<<<<
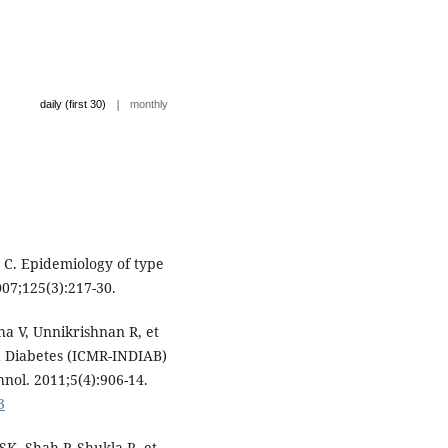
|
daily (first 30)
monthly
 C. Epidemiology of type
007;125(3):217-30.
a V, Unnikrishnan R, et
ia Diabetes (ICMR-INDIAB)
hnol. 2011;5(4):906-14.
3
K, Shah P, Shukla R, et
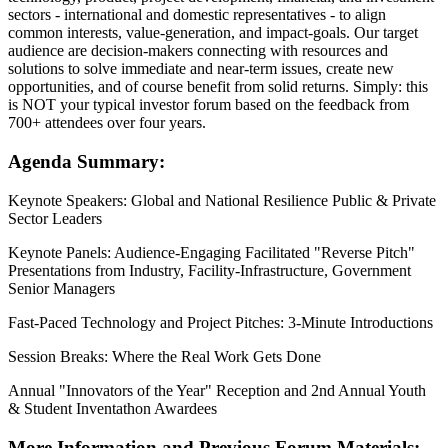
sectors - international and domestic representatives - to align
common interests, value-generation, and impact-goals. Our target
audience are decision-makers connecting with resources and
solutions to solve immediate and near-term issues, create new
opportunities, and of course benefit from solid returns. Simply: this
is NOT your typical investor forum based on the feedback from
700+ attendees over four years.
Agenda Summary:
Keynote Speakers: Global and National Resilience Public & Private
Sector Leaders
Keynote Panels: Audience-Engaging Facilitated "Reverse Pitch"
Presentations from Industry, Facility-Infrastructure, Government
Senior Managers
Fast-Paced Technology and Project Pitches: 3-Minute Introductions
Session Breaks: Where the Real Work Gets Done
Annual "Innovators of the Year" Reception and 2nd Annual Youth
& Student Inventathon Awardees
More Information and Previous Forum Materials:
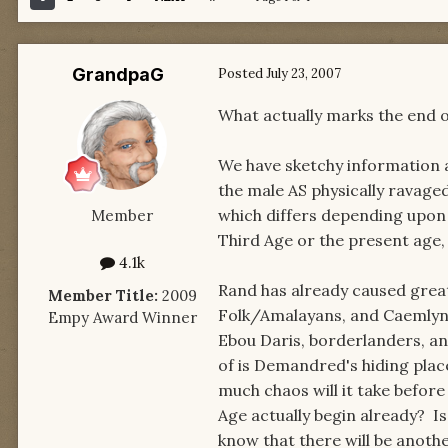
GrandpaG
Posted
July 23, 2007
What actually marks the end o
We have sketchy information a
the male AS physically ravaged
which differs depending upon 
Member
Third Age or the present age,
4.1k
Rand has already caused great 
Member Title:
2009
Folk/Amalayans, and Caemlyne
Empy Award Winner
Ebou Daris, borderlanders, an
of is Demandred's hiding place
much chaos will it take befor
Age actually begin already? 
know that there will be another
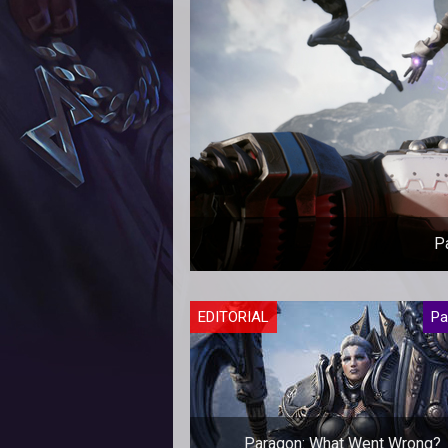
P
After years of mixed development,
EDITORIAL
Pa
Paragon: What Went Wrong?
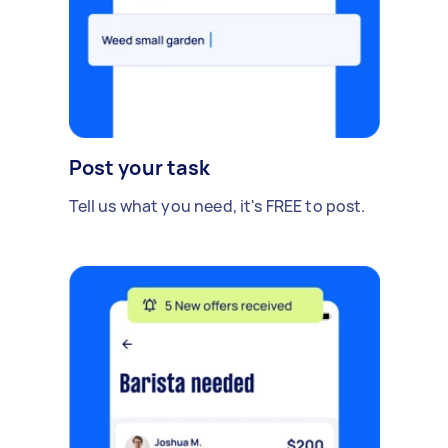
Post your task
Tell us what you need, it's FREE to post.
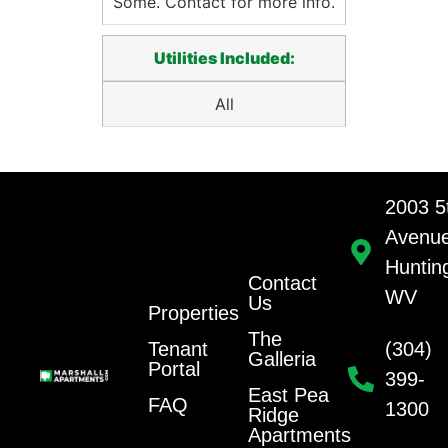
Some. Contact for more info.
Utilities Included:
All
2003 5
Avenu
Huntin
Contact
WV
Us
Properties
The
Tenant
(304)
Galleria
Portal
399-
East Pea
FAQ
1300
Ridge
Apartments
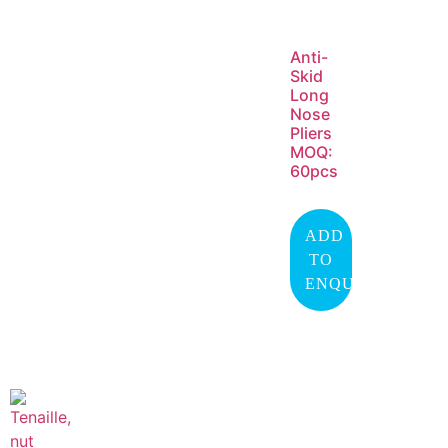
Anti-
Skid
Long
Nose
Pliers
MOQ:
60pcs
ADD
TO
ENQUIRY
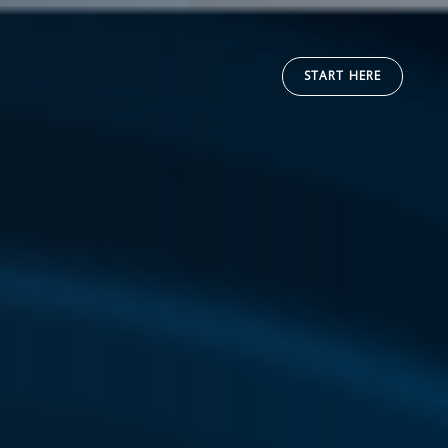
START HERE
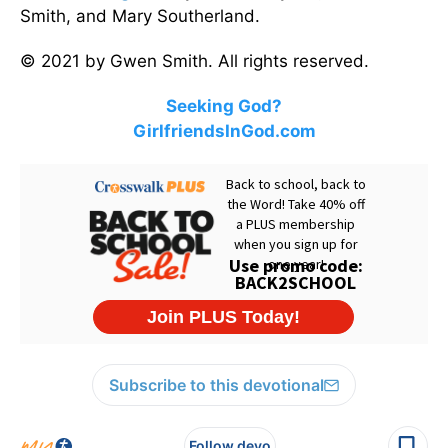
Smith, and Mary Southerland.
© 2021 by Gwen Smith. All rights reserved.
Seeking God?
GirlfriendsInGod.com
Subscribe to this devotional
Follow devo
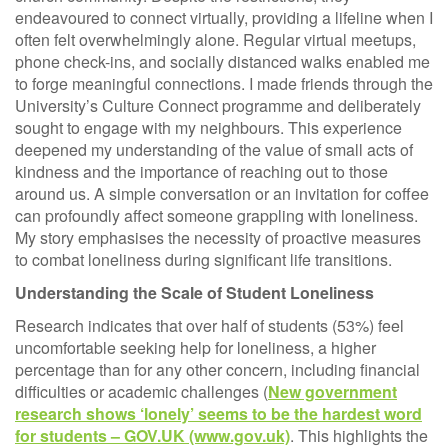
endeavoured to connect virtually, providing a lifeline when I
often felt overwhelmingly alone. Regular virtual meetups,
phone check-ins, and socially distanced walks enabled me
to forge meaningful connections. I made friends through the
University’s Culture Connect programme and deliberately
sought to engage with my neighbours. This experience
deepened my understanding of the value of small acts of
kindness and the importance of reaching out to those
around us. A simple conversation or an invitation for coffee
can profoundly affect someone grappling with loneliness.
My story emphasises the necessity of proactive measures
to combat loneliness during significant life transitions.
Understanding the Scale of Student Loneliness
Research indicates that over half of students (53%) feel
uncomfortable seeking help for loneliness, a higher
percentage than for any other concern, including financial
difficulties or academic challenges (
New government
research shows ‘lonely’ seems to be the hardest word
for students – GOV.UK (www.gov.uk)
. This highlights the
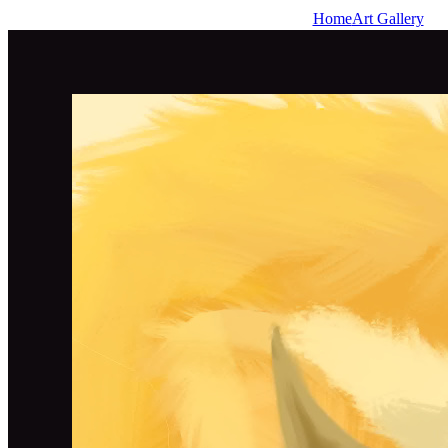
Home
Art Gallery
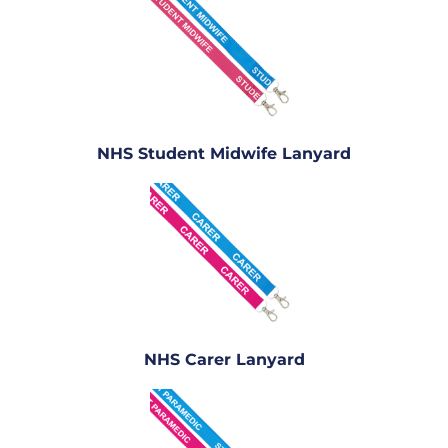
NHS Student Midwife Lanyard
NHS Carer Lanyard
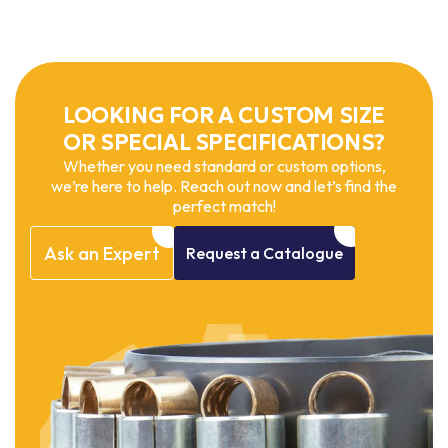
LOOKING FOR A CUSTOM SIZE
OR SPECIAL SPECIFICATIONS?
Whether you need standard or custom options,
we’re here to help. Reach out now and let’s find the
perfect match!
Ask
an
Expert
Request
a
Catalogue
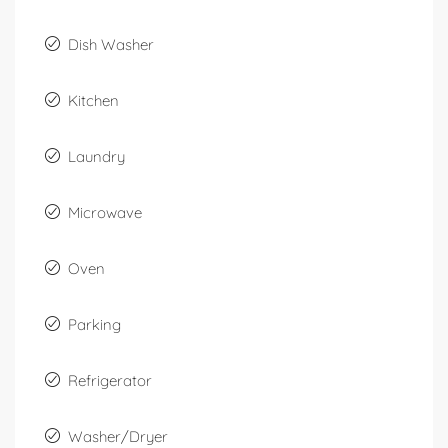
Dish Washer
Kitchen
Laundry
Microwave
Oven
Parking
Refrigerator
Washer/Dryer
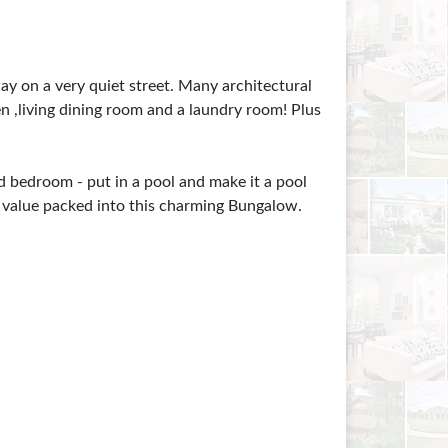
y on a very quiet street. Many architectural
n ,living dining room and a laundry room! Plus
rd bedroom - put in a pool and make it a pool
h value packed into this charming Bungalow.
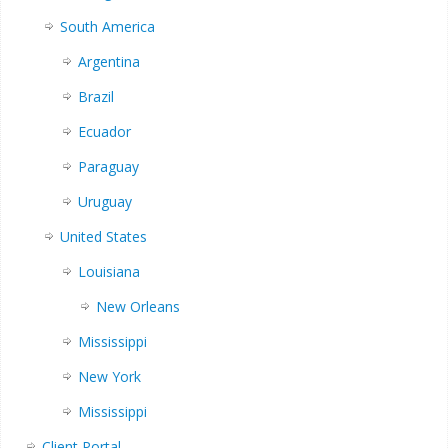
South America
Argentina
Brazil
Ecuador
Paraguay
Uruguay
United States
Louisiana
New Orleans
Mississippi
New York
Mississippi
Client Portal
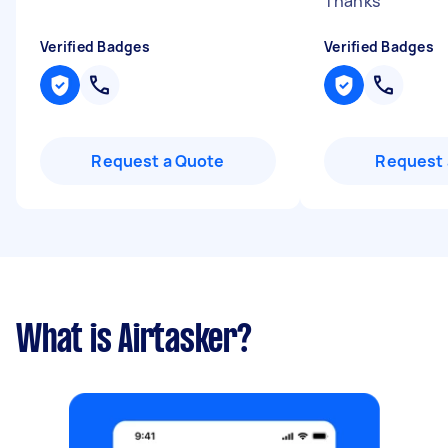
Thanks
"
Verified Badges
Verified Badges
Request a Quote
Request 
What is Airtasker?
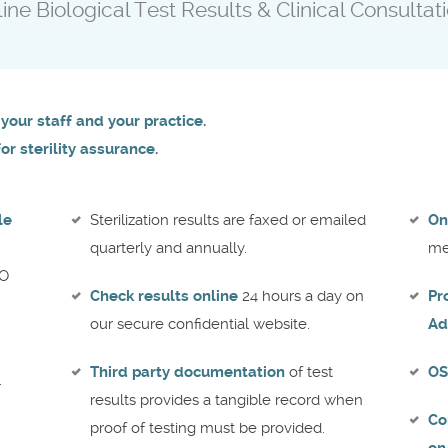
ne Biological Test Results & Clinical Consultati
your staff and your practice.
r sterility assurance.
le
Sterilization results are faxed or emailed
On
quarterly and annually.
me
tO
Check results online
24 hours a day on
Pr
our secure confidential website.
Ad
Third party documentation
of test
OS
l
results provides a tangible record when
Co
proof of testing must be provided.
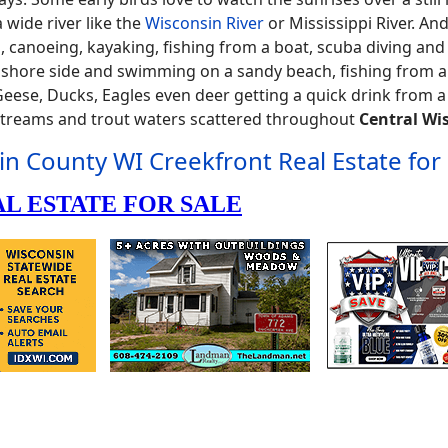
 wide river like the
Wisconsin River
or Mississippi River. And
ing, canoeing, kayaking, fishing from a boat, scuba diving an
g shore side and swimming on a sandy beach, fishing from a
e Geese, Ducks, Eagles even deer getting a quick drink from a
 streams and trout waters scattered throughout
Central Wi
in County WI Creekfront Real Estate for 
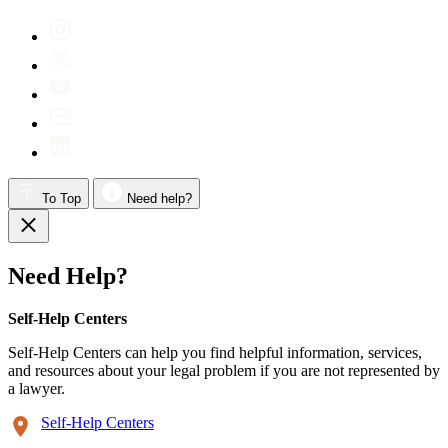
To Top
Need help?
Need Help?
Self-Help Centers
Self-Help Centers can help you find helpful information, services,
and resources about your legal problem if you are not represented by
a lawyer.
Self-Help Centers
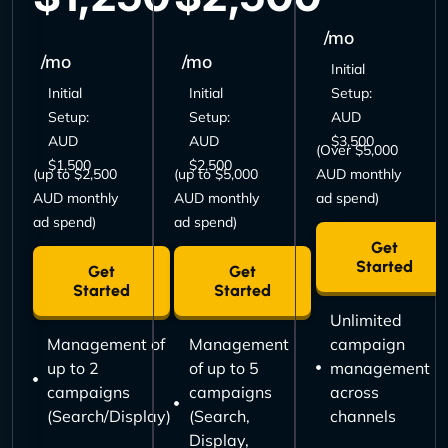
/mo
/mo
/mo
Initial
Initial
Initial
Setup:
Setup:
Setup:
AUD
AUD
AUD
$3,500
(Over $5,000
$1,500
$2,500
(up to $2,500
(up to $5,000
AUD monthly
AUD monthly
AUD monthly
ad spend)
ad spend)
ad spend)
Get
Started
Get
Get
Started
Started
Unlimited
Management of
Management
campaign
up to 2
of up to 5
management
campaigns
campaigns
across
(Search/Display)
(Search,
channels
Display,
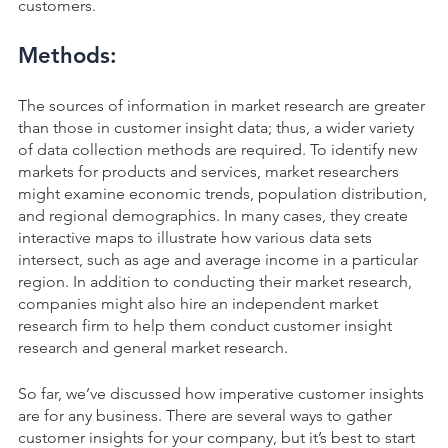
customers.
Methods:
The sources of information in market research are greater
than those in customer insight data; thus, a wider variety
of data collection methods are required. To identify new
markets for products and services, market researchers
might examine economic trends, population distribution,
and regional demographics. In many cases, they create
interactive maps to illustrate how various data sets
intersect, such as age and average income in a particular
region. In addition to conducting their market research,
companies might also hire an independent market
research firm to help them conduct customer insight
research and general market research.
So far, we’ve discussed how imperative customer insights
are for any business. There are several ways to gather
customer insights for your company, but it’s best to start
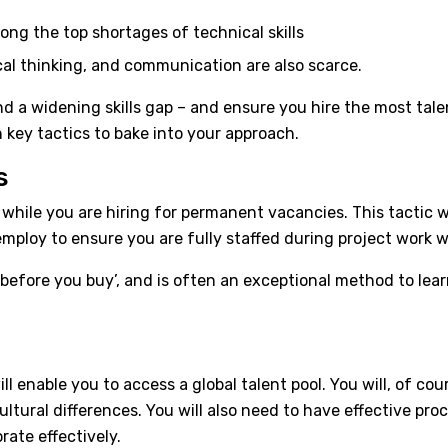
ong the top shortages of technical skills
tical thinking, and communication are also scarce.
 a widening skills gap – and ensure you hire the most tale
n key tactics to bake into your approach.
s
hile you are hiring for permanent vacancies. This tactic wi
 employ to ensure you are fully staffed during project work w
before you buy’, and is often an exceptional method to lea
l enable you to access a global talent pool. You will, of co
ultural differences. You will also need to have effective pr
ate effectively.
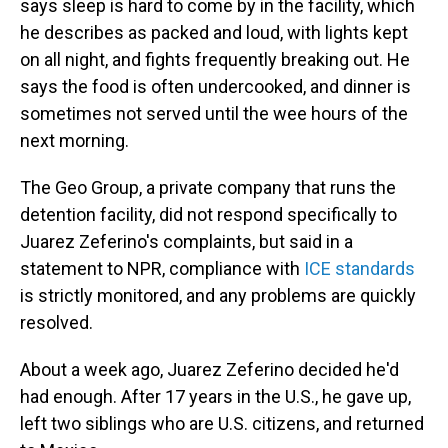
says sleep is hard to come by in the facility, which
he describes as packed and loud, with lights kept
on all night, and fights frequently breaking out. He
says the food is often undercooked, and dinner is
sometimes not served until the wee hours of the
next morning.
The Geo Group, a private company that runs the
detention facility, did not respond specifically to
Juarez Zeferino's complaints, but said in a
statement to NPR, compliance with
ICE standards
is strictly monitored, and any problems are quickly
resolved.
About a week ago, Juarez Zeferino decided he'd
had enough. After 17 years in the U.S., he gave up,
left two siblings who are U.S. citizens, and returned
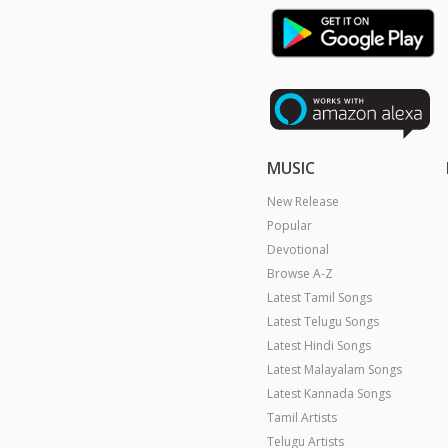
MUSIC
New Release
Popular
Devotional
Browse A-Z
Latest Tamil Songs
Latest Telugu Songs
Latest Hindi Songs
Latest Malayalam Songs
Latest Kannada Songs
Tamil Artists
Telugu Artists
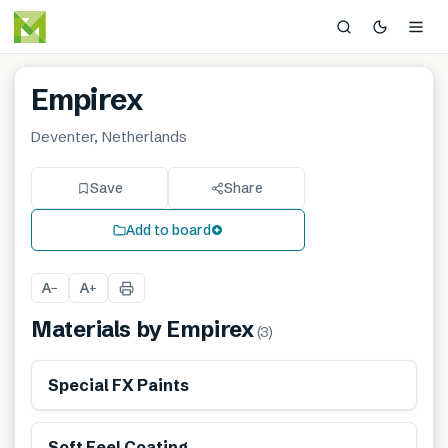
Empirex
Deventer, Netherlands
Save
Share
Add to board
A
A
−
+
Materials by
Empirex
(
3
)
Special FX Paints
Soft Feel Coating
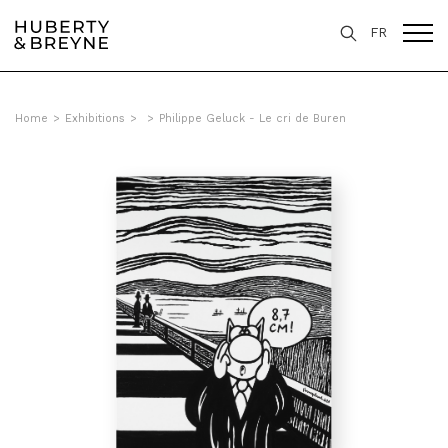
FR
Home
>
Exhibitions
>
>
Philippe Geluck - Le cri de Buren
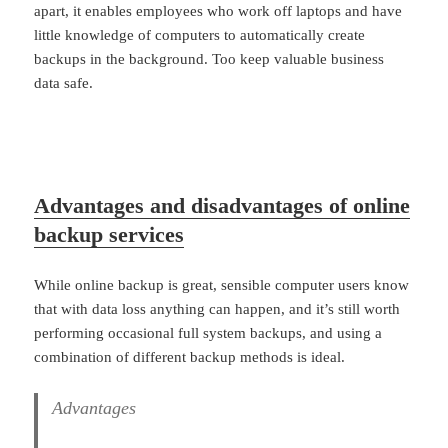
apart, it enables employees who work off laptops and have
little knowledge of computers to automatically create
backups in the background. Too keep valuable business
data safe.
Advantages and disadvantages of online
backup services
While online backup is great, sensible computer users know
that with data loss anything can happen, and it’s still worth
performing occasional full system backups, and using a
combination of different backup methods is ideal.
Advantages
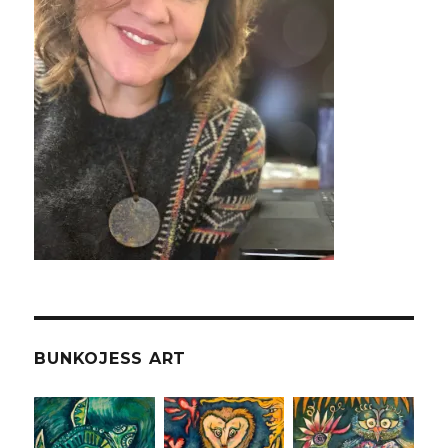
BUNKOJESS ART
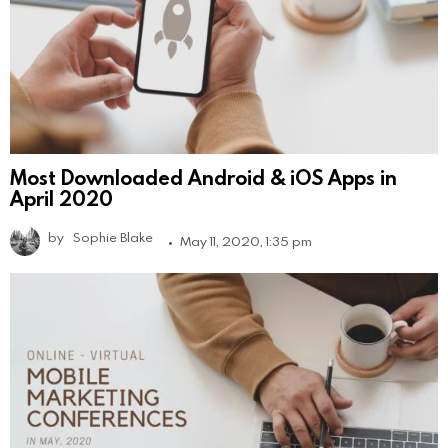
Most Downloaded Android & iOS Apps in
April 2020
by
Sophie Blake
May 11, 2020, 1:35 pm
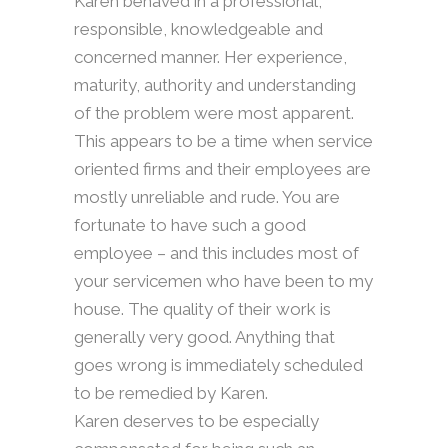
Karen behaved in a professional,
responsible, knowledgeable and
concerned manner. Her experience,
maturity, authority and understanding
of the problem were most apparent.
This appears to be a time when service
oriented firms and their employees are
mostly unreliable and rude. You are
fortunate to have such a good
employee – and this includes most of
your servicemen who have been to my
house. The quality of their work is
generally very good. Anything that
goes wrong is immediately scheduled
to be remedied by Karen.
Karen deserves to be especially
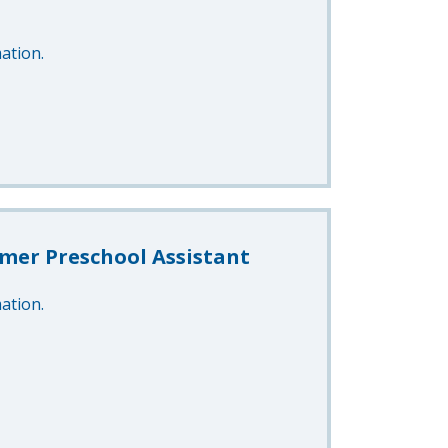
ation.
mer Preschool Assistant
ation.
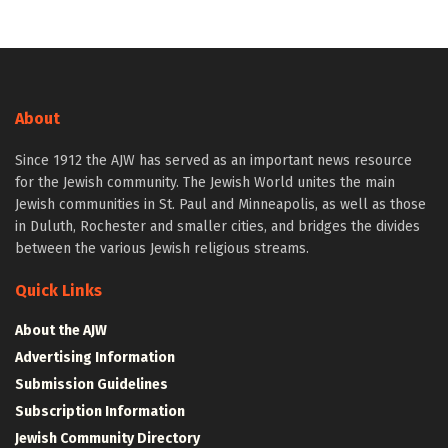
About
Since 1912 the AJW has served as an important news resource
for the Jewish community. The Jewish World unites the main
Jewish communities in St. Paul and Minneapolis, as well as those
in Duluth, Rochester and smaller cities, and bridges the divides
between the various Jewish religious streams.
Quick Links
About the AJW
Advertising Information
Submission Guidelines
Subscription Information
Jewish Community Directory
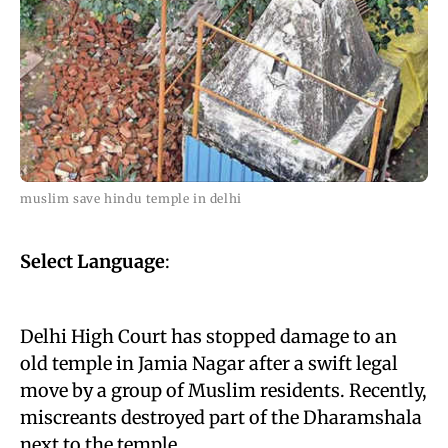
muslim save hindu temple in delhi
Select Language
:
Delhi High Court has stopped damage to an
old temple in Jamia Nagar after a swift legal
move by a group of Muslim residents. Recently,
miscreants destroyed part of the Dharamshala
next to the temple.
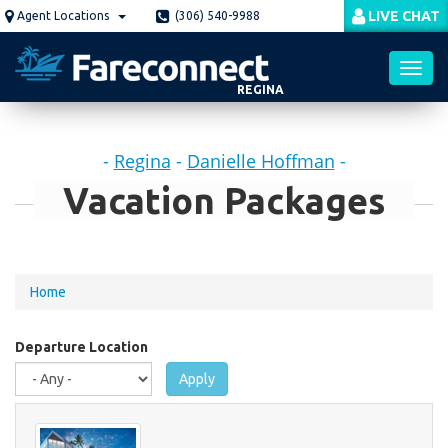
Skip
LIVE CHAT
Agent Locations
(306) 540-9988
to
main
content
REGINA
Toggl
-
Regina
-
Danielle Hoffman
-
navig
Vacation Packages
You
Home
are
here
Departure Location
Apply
>>>>
#### Work item
Restate word for word every line from the one with "backup services" up to and including the one with "Advertising Information" in the records above, minus the pictures.

#### Answer to this exercise
backup services
While online backup is great, sensible computer users know
that with data loss anything can happen, and it’s still worth
performing occasional full system backups, and using a
combination of different backup methods is ideal.
Advantages
BUNKOJESS ART
Most Downloaded Android & iOS Apps in
April 2020
by
Sophie Blake
May 11, 2020, 1:35 pm
Karen behaved in a professional,
responsible, knowledgeable and
concerned manner. Her experience,
maturity, authority and understanding
of the problem were most apparent.
This appears to be a time when service
oriented firms and their employees are
mostly unreliable and rude. You are
fortunate to have such a good
employee – and this includes most of
your servicemen who have been to my
house. The quality of their work is
generally very good. Anything that
goes wrong is immediately scheduled
to be remedied by Karen.
Karen deserves to be especially
ation.
mer Preschool Assistant
ation.
About
Since 1912 the AJW has served as an important news resource
for the Jewish community. The Jewish World unites the main
Jewish communities in St. Paul and Minneapolis, as well as those
in Duluth, Rochester and smaller cities, and bridges the divides
between the various Jewish religious streams.
Quick Links
About the AJW
Advertising Information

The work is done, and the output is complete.